Jeff Wagon era la esencia misma del productor de películas mediocres. Lo era desde la cabeza hasta la punta de sus elegantes zapatos. Había conseguido situarse en la televisión, luego se abrió paso hasta los telefilmes como una mancha de tinta se extiende en un mantel, y con el mismo efecto estético. Había hecho un centenar de telefilmes y veinte obras de teleteatro. Ninguna de ellas poseía gracia ni calidad ni arte. Los críticos, los técnicos y los artistas de Hollywood tenían un chiste clásico en el que comparaban a Wagon con Selznick, Lubitsch, Thalberg. De una de sus películas decían que tenía la marca de Dong porque una joven y malévola actriz le llamaba a él Dong.

La obra típica de Jeff Wagon era la película llena de estrellas y astros un poco deslustrados por la edad y el cansancio del celuloide y la desesperada necesidad del cheque.
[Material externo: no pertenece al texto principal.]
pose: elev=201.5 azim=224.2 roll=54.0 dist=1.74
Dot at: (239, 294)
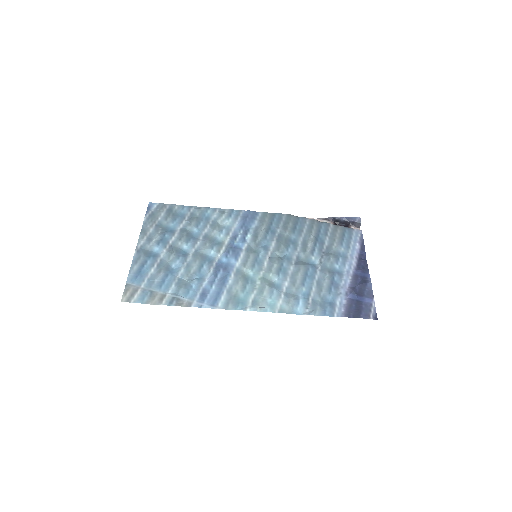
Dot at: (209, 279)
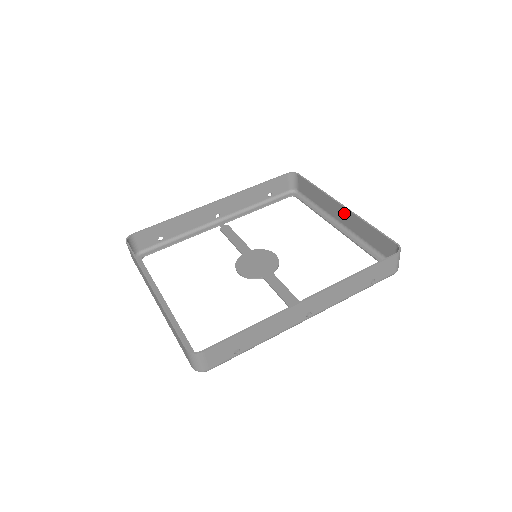
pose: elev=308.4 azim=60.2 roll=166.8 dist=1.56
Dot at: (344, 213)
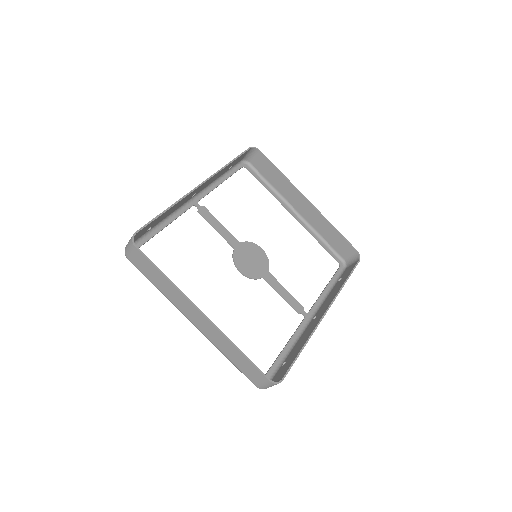
Dot at: (308, 208)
La gente de talento sabía que se trataba de una mala película. Wagon escogía meticulosamente a los directores. Solían ser directores vulgares con una serie de fracasos tras sí, para poder tenerles bien atados y obligarles a trabajar según su propio criterio. Lo extraño era que aunque todas las películas eran espantosas, o bien cubrían gastos o bien daban dinero, simplemente porque la idea básica era buena, desde un punto de vista comercial. En general, tenía un público asegurado, y Jeff Wagon era terrible controlando los costes. Era también terrible en los contratos, pues se embolsaba los porcentajes si la película se convertía en un gran éxito y producía mucho dinero. Y si no resultaba así, hacía que los estudios iniciasen un pleito de modo que pudiera llegarse a un acuerdo sobre los porcentajes. Pero Moisés Wartberg decía siempre que Jeff Wagon aportaba ideas sólidas. Lo que posiblemente no sabía era que Wagon robaba hasta esas ideas. Lo hacía por un procedimiento que sólo podría llamarse de seducción.

Cuando era más joven, Jeff Wagon se había mantenido fiel a su apodo tirándose a todas las aspirantes a estrellas de los estudios TriCultura. Lo lograba por un procedimiento de lo más tradicional. Si ellas aceptaban el trato, les proporcionaba un puesto en los telefilmes, en los que aparecían como camareras o recepcionistas. Si las chicas jugaban bien sus cartas, podían conseguir trabajo suficiente para mantenerse un año. Pero cuando pasó a películas más importantes, esto ya no fue posible. Con presupuestos de tres millones de dólares, no puedes andar repartiendo papeles a cambio de polvos. Así que pasó a emplear el procedimiento de dejarles ensayar un papel o de prometerles ayuda sin comprometerse nunca en firme. Y, por supuesto, algunas tenían talento y con la ayuda de él consiguieron algunos magníficos papeles en películas. Algunas se convirtieron en estrellas. En la Tierra de los Empidos, Jeff Wagon era el último superviviente.